For a project that I’m working on, I have this patch in AsmWriter. This allows me to see the instruction address and debug info location for each instruction inline.
diff --git a/llvm/lib/IR/AsmWriter.cpp b/llvm/lib/IR/AsmWriter.cpp
index 0bf8be9ac55f..fd7357741ede 100644
--- a/llvm/lib/IR/AsmWriter.cpp
+++ b/llvm/lib/IR/AsmWriter.cpp
@@ -4191,6 +4191,14 @@ void AssemblyWriter::printInfoComment(const Value &V) {
if (AnnotationWriter) {
AnnotationWriter->printInfoComment(V, Out);
}
+
+ if (auto *I = dyn_cast<Instruction>(&V)) {
+ if (I->getDebugLoc()) {
+ Out << " ; ";
+ I->getDebugLoc().print(Out);
+ }
+ }
+ Out << " ; " << &V;
}
static void maybePrintCallAddrSpace(const Value *Operand, const Instruction *I,
This is super useful for certain tasks. If I want to find the instruction(s) for a particular line of code I can build with debug info and search for the file:line in the output. (It’s also possible to figure out the file:line from the raw debug info metadata that’s also printed, but much more tediously.)
The instruction addresses are useful for determining where a specific instruction came from. For example, I can compile with -print-after-all and search the log for the address to find the pass that introduced it. And if the address disappears from the log, I’ve identified the pass that deleted it.
Sometimes I need more information than that: I need to know the line of code that created the instruction. For that, I run the compiler under rr record. Then I start a replay session, set a breakpoint at the beginning of the responsible pass, let the compiler run up to the breakpoint and then set a watchpoint at the instruction address. Because rr is deterministic, the instruction will receive the same address during the replay and the watchpoint will trigger in the instruction’s constructor, and I can unwind the stack to get a backtrace.
Would it make sense to add this output to mainline LLVM (presumably under a flag)?
By all means, send a PR to add that mode, but I think you’ve pointed to a major deficiency in the textual format. The debug metadata was not engineered to be readable, and we should revisit that over a longer term. Note that MLIR embeds source locations inline with every instruction (loc("/filepath/foo.c":12:1)), similar to how we print DIExpression today.
Maybe we can improve on that by storing the full path out of line, something like: loc(!f"1/file.c":12:1) so that we can embed a compact base name with a line and column.

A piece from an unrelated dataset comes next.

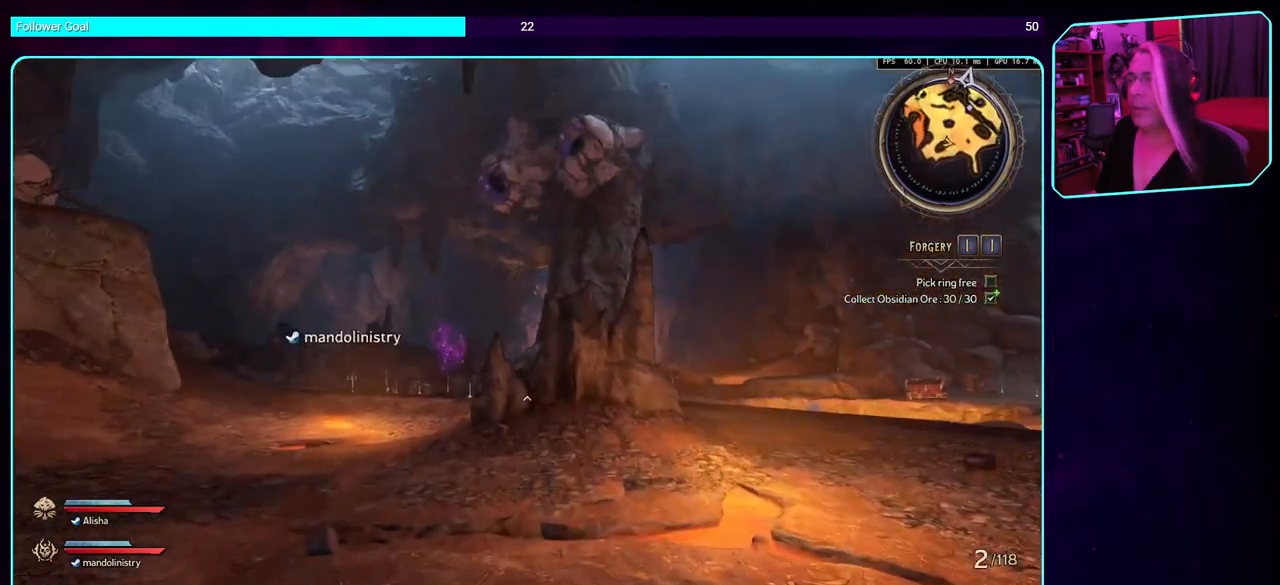
{"keys": ["w"], "mouse": [], "events": []}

Later on in the metadata we can have a block of !f"1/file.c" = DIFile(...)
On the other hand, this has been annoying enough for readability that it is disabled by default (which is a major flaw in MLIR in my opinion)
(I thought there was a flag to print these at the end of the file instead of inline, but can’t find it just now)
I think LLVM’s style of instruction ... !dbg !123 is short, but also super unreadable, and the DILocation block at the end is also pretty ugly.
Do you think it would make a meaningful difference if we could compress the filenames to some kind of semi-human-readable identifier, kind of like DOS 8.3 names, so we can keep a short, readable, searchable identifier inline, but punt the big filenames to the debug info block at the end of the file?
One option is to use an AssemblyAnnotationWriter to add this support out-of-tree, though there would likely be benefit from having it possible to enable via a command line flag as well. For example, Julia’s code_llvm function annotates the IR with each place where there is a change to file, line, or inlining using this adaptor class: julia/src/disasm.cpp at b79856e7a84b7c945590cafae74efbeaf4d9d8f9 · JuliaLang/julia · GitHub. Like you, I find this annotation indispensable for being able to find the original line of code associated with an instruction. LLVM has a couple open issues (and partial PRs) that may be relevant as well, such as 17465 – assembler output customization
Since my original post I’ve been doing some work on the backend and discovered that a similar feature would be useful for MachineInstr dumps for similar reasons, so I added that as well.